Given that she kept trying to dislike him so much, though, he had to make sure he wasn’t the only one welcoming that heat—so he drew back a little, met her pretty gaze. Her hazel eyes shone on him, big and round, maybe a little stunned, her rosy lips parted. Surprised—but wanting. Just like him.
So he bent, leaned, lowered another soft kiss to her waiting lips. Heard her quick intake of breath. Maybe at first she’d been surprised it was happening, but now she was clearly only surprised at how good it felt, and how fast.
When she drew her hand away from beneath his on the ornament, he’d thought maybe she was stopping this—but no. Instead, she lifted the same hand to touch his cheek. And the next kiss was deeper, longer, more consuming. No more test kissing—this was turning into the real deal. His hands went to her waist—slender beneath the big sweater she wore—and she released a little gasp as he pulled her closer.
She kissed him back now with all the passion rising up inside him, as well. The kind that slowly makes you stop thinking, measuring, until you just give yourself over to it.
It was the kind of kissing Beck hadn’t had the opportunity to indulge in for longer than he cared to admit.

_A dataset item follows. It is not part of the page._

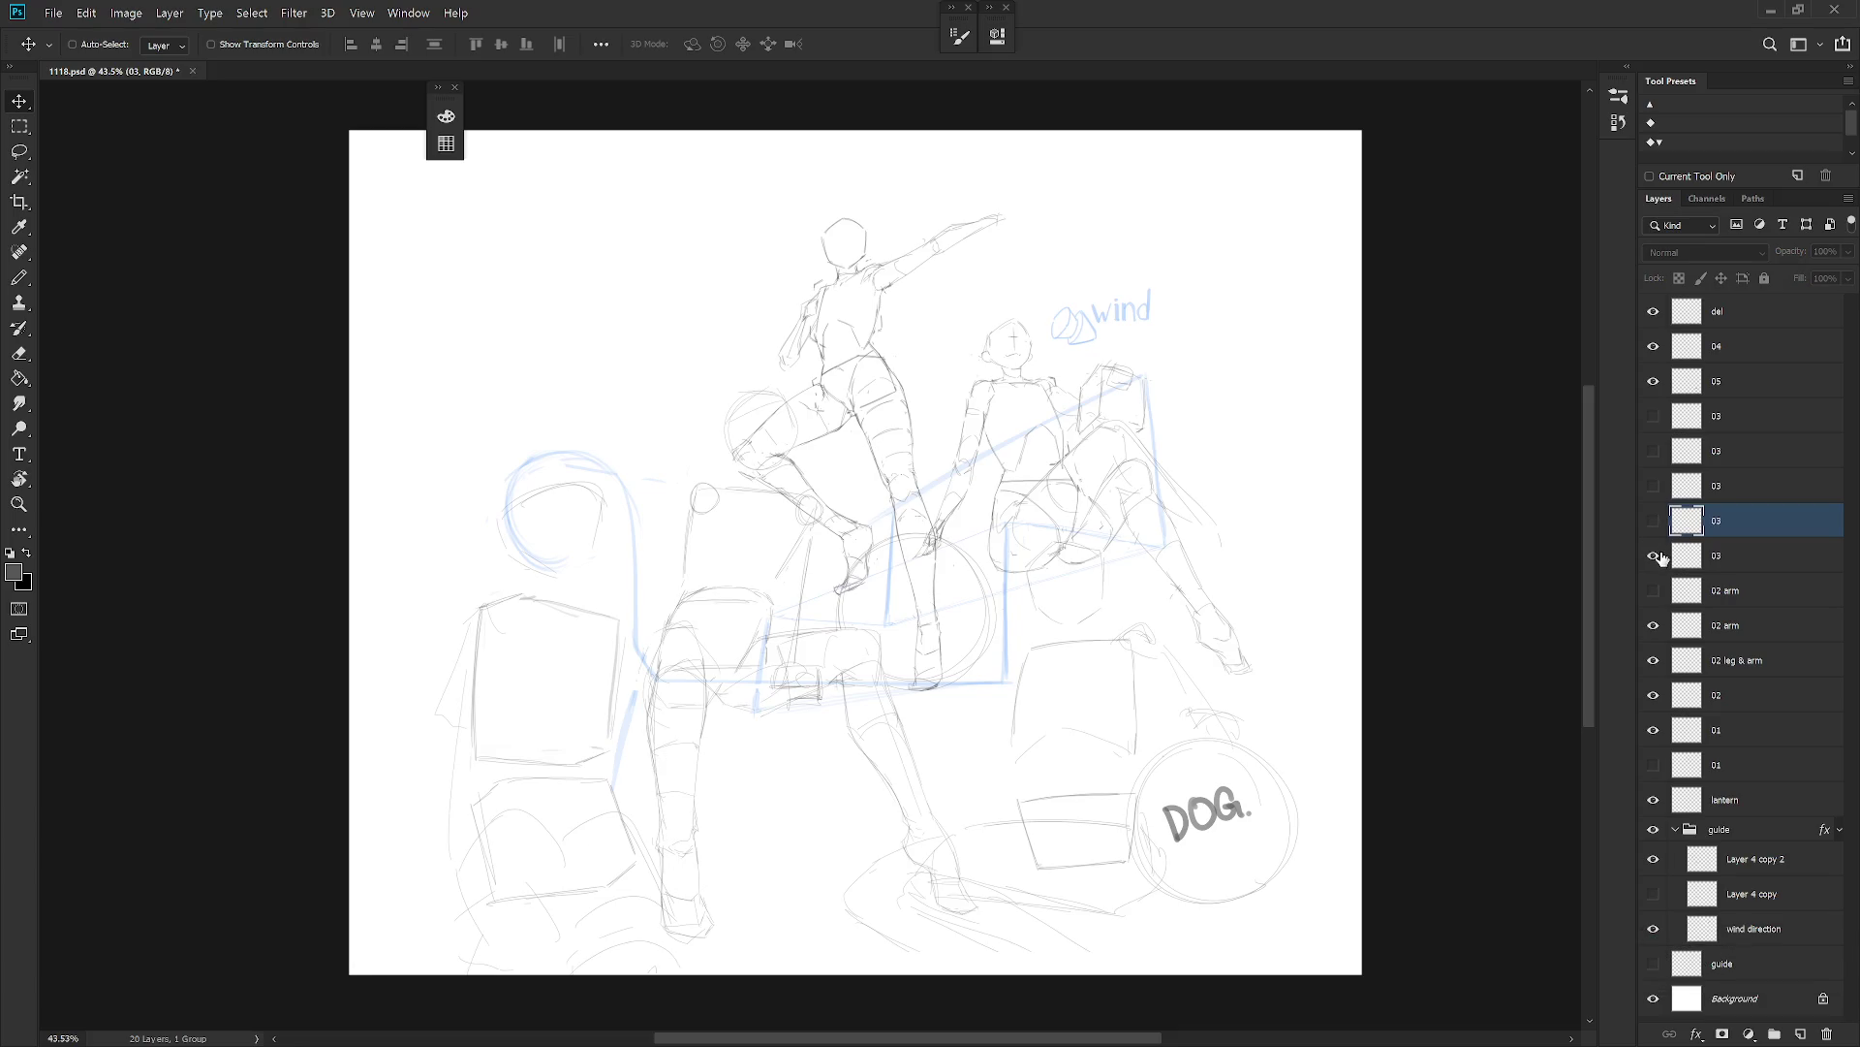
On layer 05, pencil ground strokes in the lower centre beside the box.
{"action": "left_click", "coordinate": [1743, 563]}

Summer Island had been isolating, and on the few occasions last summer when he’d almost connected with attractive female tourists looking for vacation fun, he’d realized that at thirty-nine, he’d apparently moved past wanting a meaningless, one-night connection—no matter how the rigid part of his anatomy between his legs had protested the decisions.
This, now, seemed like it had all the ingredients to be exactly that—a quick, nonlasting connection. Except for one thing. He liked her. And one more thing. Nothing was telling him to stop. Even if it seemed like an awful idea in ways. She was angry with him. She seemed angry in general. She was Meg’s little sister. Maybe it would spell even more drama.
But she felt too good in his arms. Her lips too soft beneath his hungry mouth. Every little sigh and gasp that left her made him harder. And soon that hardness pressed hotly against the sweet crux of her thighs through their blue jeans as they made out next to the Christmas tree, her palms now at his chest, beginning to knead him through his T-shirt same as if she were a cat, his own hands molded around her hips, learning her curves.
“This changes nothing,” she told him breathlessly between kisses.
His reply came in a rasp. “What do you mean?”
She peered up at him, bit her lip, looking sensual and defiant all at once. “If you think sex is going to make me give you back the key to that bulldozer, or just look the other way about the whole situation, you’re barking up the wrong tree.”
“I’m not barking up that tree,” he assured her, voice deep and low.
“What tree are you barking up?” More kneading fingers at his chest. The slight scrape of feminine nails. He liked it.
And he tried to think of an answer, but it was difficult. Due to the fingernails, and the way their bodies pressed together below. “Pretty much just the this-feels-good-and-I-want-to-be-inside-you tree.”
Another little gasp. This one she tried to squelch, he could tell—but what he’d just said had excited her even more. “That’s…a good tree.”